= Treaty of Arnswalde =

1269 treaty between Brandenburg and Pomerelia

The Treaty of Arnswalde (Treaty of Choszczno) was signed on 1 April 1269 between three Brandenburgian margraves, the Ascanians John II, Otto IV and Conrad, and Duke Mestwin II of Pomerelia (Mściwój II) in Arnswalde (then a fortified place in the Brandenburgian New March, now Choszczno, Poland).

With the treaty, Mestwin gave some of his possessions to the margraves, and had them returned as a fief.
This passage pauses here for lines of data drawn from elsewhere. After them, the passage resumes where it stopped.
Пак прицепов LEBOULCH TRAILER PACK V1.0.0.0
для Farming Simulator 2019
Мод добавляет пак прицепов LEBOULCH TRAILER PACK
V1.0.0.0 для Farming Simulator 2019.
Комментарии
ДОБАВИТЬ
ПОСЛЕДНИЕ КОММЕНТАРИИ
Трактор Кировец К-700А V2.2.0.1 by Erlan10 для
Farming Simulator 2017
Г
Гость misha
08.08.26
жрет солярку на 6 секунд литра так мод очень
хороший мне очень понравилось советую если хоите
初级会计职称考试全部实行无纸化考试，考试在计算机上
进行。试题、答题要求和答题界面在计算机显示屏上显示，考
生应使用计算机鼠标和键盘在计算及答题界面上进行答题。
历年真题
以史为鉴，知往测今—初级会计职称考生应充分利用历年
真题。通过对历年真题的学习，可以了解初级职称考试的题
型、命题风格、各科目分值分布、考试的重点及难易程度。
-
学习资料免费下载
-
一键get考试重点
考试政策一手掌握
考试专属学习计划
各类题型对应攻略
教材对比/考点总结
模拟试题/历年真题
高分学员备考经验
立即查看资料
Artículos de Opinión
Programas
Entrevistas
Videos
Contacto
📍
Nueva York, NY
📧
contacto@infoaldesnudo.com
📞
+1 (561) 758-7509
Excluded from the return was the Białogard (Belgard) area, including Świecie (Schwetz), which remained under direct Brandenburgian rule. In turn the margraves financed the duke, e.g. for the marriage of Mestwin's daughter Catherine with Pribislaw II of Parchim-Richtenberg (part of Mecklenburg).

Through this treaty, Brandenburg gained direct access to the Baltic Sea.
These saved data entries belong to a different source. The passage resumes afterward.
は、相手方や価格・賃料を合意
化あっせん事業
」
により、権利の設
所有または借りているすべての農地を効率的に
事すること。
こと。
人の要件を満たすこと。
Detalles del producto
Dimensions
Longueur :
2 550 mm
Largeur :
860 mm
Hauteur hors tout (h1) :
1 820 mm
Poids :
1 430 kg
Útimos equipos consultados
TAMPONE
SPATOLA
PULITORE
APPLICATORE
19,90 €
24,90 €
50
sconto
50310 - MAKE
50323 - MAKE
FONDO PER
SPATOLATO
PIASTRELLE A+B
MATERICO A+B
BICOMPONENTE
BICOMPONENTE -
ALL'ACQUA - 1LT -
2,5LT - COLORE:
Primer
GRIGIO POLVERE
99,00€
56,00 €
The signing of the treaty provoked a rebellion by the nobility of the region who were opposed to the Brandenburgians. Likewise, Mestwin's brother Warcisław of Gdańsk (Danzig), and his uncle, Sambor II took the opportunity to try and depose Mestwin. However, Warcisław died in 1270 while Sambor was defeated with the help of the Polish duke Bolesław the Pious.

In 1273 Mestwin found himself in open conflict against the margraves who refused to remove their troops from Gdańsk, Mestwin's possession, which he had been forced to temporarily lease to them during his struggles against Warcisław and Sambor. Since the lease had now expired, through this action, the Margrave Conrad broke the treaty and subsequent agreements, in the hopes of capturing as much of Mestwin's Pomeralia as possible. Mestwin, unable to dislodge the Brandenburgian troops himself called in the aid of Bolesław the Pious, whose troops took the city with a direct attack. The war against Brandenburg ended in 1273 with a treaty (possibly signed at Drawno Bridge), in which Brandenburg returned Gdańsk to Mestwin while he rendered feudal homage to the margraves for the Lands of Schlawe and Stolp.

In a subsequent treaty of 1282, the Treaty of Kępno signed with the Polish duke (later, king) Przemysł II, Mestwin transferred the suzerainty over all of Pomeralia and Gdańsk Pomerania, including Słupsk (Stolp) and Sławno (Schlawe) to Poland. Przemysł took control over the area but was murdered by agents of Brandenburg in 1296. The subsequent conflict over the area led to the Teutonic takeover of Danzig in 1308.